Ülkeler politikalarına çevresel düzenlemeler getirirken bir yandan da çevreye karşı bilinçli bireyler yetiştirilmesi için gerekli düzenlemeleri yapmaya başlamıştır. İlköğretim düzeyinden yükseköğretime kadar her kademede çevre eğitimi, öğretim programlarına girmiştir. Çevre eğitimi; “toplumun tüm kesimlerinde çevre bilincinin geliştirilmesi, çevreye duyarlı, kalıcı ve olumlu davranış değişikliklerinin kazandırılması ve doğal, tarihi, kültürel, sosyo-estetik değerlerin korunması, aktif olarak katılımın sağlanması ve sorunların çözümünde görev alma” olarak tanımlanmıştır (Çevre Atlası, 2004).
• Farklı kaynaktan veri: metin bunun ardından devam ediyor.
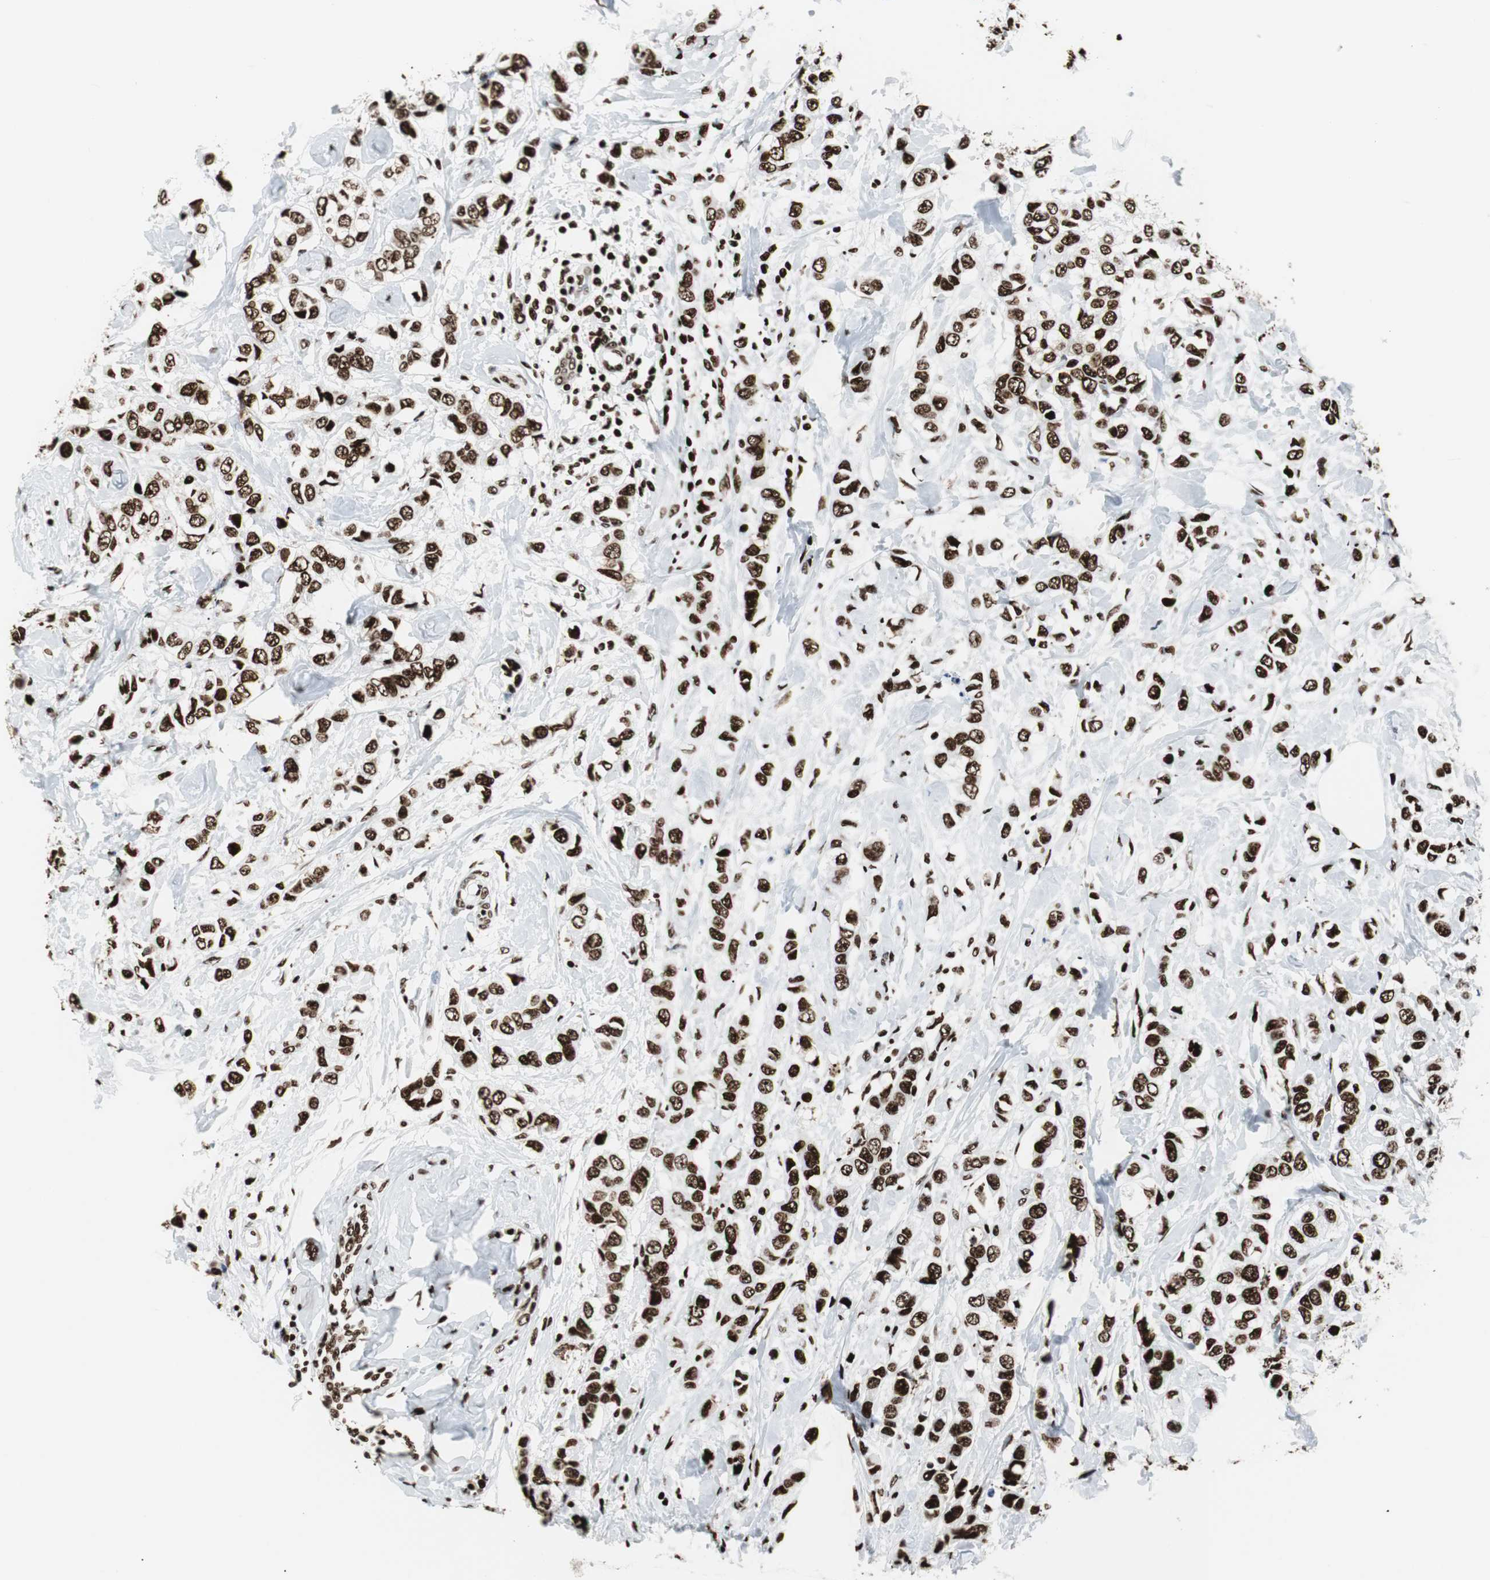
{"staining": {"intensity": "strong", "quantity": ">75%", "location": "nuclear"}, "tissue": "breast cancer", "cell_type": "Tumor cells", "image_type": "cancer", "snomed": [{"axis": "morphology", "description": "Duct carcinoma"}, {"axis": "topography", "description": "Breast"}], "caption": "High-magnification brightfield microscopy of infiltrating ductal carcinoma (breast) stained with DAB (3,3'-diaminobenzidine) (brown) and counterstained with hematoxylin (blue). tumor cells exhibit strong nuclear expression is identified in about>75% of cells.", "gene": "NCL", "patient": {"sex": "female", "age": 50}}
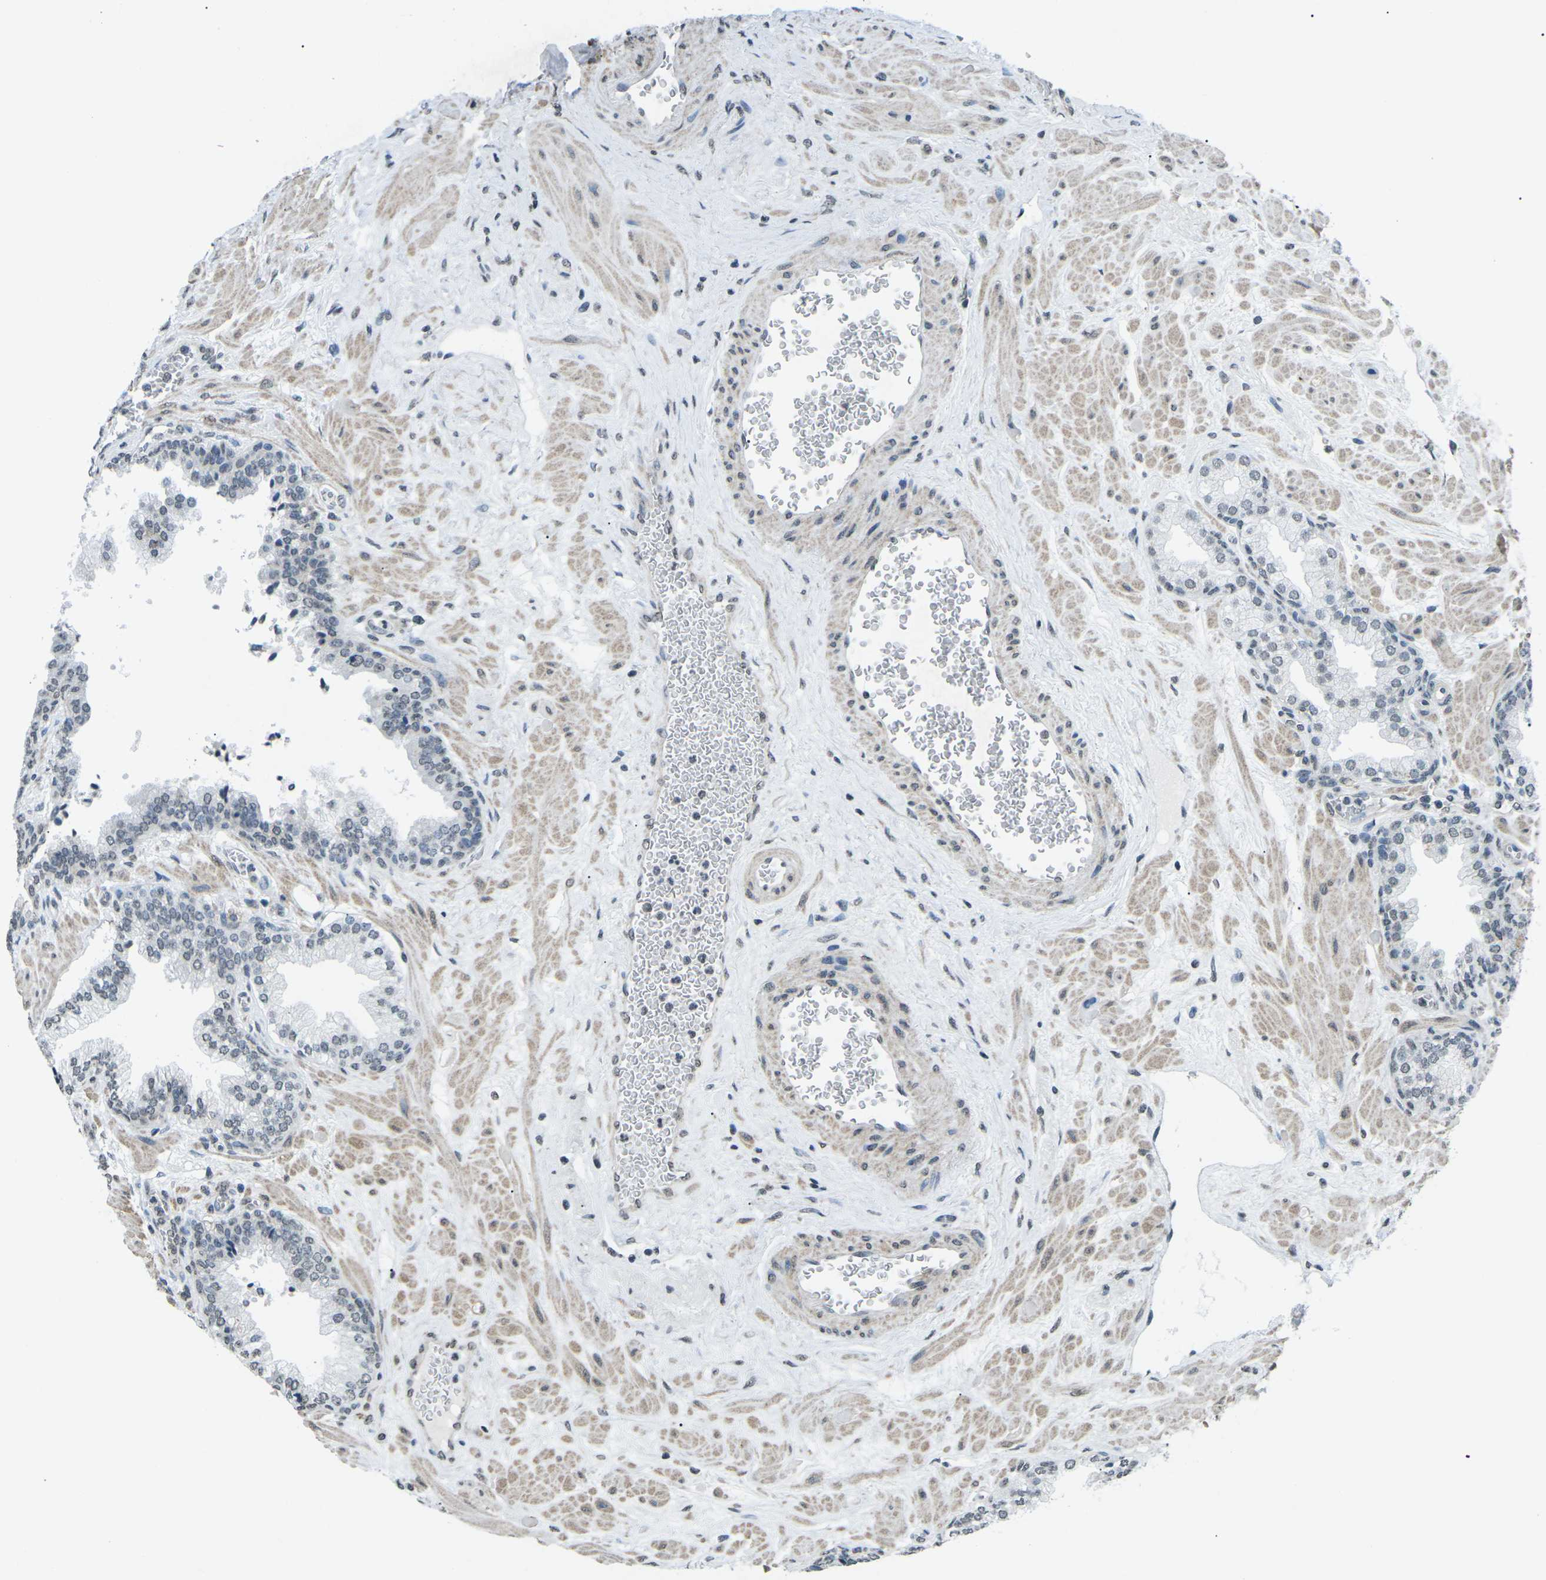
{"staining": {"intensity": "negative", "quantity": "none", "location": "none"}, "tissue": "prostate", "cell_type": "Glandular cells", "image_type": "normal", "snomed": [{"axis": "morphology", "description": "Normal tissue, NOS"}, {"axis": "morphology", "description": "Urothelial carcinoma, Low grade"}, {"axis": "topography", "description": "Urinary bladder"}, {"axis": "topography", "description": "Prostate"}], "caption": "Immunohistochemical staining of benign human prostate exhibits no significant staining in glandular cells.", "gene": "TFR2", "patient": {"sex": "male", "age": 60}}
Çevre duyarlı bireyler yetiştirmek için yasal düzenlemeler yapılmış ve okullarda çeşitli öğrenim programlarına yer verilmiş olmasına rağmen birçok sorun ortaya çıkmıştır. Bu sorunların kalıcı çözümü için eğitim faaliyetleri oldukça önem arz etmektedir ve bilinçli ve duyarlı bireyler yetiştirilmesi sorunların çözümünde önemlidir. Bireyleri çevre konusunda bilgilendirme ve onlara olumlu tutumlar kazandırarak davranış değişikliği oluşturmak eğitimsel bir zorunluluktur. Bu nedenle çevre sorunlarını çözmek ve önlemek için eğitimin çok önemli olduğu gerçektir. Bunun için ise toplum bireylerinde olumlu tutum ve davranış oluşturmak temel önceliktir. Bununla birlikte çevreye karşı olumsuz tutuma sahip bireyler, çevre sorunlarına duyarsız olacaklardır (Baş, 2011, s. 36).

Çevre için eğitim hem sınıfta hem de sınıf dışı ortamlarda verilmeli, çevre hem eğitimin konusu olmalı, hem de bir eğitim ortamı olarak kullanılmalıdır. Bireyin yaşadığı çevreye ve bu çevre sorunlarına karşı ilgisini arttırmak için, eğitim sürecinde görsel uygulamalara ağırlık vermek gerekir. Yaşadığı çevreyi bireye tanıtmak, gezi, inceleme ve projelerle ekosistemi oluşturan canlı ve cansız çevre arasındaki sistemli bağlantının nasıl olduğunu anlamasını sağlamak, en etkili yollardan birisidir (Yıldız, Baykal ve Altın, 2002, s. 2). Toplumun tüm kesimlerinin çevre ile ilgili farkındalığını arttırmak, olumlu ve kalıcı davranış değişiklikleri kazandırmak ve aktif katılımı gerçekleştirmek gibi temel bir hedefi olan çevre eğitiminin, bu hedefe ulaşmak için önerilen çözümlerden bazıları şunlardır (Demirkaya, 2006, s. 220-221):

 Çevre eğitimi, toplumun tüm üyelerine ulaştırılarak, her meslek çalışanı çevre eğitimi konusunda bilgilendirilmelidir.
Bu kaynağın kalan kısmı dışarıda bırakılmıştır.